--- Instruction ---
Only the closing stretch of the material belongs in the answer: the line containing "ativo Carro 100% orienta motorista" and every line after it, copied exactly.

--- Extracted records ---

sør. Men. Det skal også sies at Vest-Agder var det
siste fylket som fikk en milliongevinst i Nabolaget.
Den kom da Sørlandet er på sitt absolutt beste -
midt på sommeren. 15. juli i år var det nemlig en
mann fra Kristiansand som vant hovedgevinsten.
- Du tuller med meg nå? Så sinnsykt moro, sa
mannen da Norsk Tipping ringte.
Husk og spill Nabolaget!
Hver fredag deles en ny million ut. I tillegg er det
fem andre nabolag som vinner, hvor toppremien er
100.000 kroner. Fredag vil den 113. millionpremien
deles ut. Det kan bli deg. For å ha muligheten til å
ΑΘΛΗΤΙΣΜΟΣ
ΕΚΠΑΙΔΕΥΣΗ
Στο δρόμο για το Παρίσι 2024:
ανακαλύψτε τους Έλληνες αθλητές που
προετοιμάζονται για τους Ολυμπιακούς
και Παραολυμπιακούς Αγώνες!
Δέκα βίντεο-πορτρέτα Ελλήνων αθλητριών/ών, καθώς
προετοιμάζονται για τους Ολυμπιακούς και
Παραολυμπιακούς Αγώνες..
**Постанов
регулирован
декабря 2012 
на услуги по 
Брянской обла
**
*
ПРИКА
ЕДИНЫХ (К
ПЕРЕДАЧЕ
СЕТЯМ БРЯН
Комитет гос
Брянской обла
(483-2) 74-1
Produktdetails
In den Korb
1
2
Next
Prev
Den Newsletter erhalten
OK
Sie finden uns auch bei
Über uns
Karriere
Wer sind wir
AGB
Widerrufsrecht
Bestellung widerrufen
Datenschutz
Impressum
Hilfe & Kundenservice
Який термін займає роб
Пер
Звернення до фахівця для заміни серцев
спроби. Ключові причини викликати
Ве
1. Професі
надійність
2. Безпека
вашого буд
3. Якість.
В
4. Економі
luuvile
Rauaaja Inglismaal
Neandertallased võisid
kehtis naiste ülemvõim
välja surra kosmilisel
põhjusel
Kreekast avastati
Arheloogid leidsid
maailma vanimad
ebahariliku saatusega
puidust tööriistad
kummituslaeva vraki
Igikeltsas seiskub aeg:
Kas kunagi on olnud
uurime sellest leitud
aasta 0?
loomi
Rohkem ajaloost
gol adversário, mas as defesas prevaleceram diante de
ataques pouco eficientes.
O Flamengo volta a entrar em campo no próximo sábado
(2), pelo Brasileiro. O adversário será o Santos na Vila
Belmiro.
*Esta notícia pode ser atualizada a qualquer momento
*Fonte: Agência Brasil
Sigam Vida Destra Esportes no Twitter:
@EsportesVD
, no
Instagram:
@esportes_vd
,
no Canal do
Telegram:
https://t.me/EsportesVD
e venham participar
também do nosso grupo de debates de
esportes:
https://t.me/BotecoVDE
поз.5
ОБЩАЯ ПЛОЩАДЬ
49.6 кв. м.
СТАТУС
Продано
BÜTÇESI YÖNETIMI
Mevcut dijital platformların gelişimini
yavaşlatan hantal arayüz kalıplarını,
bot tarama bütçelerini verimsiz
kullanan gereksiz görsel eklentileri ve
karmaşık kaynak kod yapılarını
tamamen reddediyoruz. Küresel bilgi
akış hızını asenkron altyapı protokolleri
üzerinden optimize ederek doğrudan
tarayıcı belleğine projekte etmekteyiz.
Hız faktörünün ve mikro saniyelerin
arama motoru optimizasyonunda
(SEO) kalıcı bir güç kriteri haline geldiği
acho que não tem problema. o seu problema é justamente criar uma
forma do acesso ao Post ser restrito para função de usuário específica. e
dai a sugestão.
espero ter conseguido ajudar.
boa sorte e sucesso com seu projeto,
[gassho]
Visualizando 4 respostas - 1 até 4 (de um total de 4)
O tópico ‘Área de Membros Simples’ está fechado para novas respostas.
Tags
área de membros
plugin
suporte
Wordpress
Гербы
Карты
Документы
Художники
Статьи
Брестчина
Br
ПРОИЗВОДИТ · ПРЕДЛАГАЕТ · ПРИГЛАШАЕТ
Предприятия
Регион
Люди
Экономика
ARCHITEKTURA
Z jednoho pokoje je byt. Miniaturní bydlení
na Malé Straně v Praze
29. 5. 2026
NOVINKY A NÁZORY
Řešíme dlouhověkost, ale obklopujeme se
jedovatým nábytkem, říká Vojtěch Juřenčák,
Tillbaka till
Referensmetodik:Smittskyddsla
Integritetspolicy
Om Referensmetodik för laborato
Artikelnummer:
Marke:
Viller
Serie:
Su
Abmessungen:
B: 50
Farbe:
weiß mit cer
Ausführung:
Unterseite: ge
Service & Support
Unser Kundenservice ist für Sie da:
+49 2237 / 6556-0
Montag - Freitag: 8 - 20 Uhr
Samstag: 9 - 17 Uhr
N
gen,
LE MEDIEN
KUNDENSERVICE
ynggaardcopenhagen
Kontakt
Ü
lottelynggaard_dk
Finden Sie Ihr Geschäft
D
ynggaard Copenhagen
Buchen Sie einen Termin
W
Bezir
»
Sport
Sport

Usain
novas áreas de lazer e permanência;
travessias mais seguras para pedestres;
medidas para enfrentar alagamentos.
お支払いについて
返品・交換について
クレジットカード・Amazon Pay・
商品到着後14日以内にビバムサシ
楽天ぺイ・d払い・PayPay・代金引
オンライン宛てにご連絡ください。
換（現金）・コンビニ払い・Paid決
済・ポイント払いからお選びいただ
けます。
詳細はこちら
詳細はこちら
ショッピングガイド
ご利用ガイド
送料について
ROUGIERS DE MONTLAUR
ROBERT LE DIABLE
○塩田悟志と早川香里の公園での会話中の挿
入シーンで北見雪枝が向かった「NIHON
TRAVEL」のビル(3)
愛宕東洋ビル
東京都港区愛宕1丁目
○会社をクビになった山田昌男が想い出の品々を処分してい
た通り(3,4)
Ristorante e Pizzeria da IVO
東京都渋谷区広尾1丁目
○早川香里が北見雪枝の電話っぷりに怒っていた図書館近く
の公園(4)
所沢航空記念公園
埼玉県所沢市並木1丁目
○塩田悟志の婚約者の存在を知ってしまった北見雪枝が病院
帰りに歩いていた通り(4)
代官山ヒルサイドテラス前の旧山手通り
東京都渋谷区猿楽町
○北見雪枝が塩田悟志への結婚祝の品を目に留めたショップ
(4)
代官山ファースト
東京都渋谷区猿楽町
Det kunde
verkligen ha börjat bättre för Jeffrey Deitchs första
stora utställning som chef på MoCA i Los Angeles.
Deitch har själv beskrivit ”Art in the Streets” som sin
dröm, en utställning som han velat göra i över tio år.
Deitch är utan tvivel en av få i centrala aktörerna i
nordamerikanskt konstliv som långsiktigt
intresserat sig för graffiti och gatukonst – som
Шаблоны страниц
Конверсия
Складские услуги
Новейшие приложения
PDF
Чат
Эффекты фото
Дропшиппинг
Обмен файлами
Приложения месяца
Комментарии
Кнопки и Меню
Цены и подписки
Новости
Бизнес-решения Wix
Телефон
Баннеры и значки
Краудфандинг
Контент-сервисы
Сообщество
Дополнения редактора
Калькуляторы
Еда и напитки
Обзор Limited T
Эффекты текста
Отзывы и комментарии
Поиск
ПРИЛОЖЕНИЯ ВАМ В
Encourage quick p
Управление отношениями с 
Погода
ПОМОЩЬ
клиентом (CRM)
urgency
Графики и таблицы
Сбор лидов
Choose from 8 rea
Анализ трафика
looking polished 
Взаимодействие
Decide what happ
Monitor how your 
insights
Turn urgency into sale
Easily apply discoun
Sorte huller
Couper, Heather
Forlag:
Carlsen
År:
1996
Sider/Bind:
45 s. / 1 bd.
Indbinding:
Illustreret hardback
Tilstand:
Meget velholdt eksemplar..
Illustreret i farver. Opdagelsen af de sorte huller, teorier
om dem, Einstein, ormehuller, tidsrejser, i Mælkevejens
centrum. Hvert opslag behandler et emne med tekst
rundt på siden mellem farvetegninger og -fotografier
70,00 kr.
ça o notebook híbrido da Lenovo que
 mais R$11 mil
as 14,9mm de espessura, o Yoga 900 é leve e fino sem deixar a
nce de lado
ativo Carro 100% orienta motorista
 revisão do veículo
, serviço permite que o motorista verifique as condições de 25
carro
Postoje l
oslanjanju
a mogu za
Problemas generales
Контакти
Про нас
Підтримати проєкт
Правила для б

--- Exercise response ---
ativo Carro 100% orienta motorista
 revisão do veículo
, serviço permite que o motorista verifique as condições de 25
carro
Postoje l
oslanjanju
a mogu za
Problemas generales
Контакти
Про нас
Підтримати проєкт
Правила для б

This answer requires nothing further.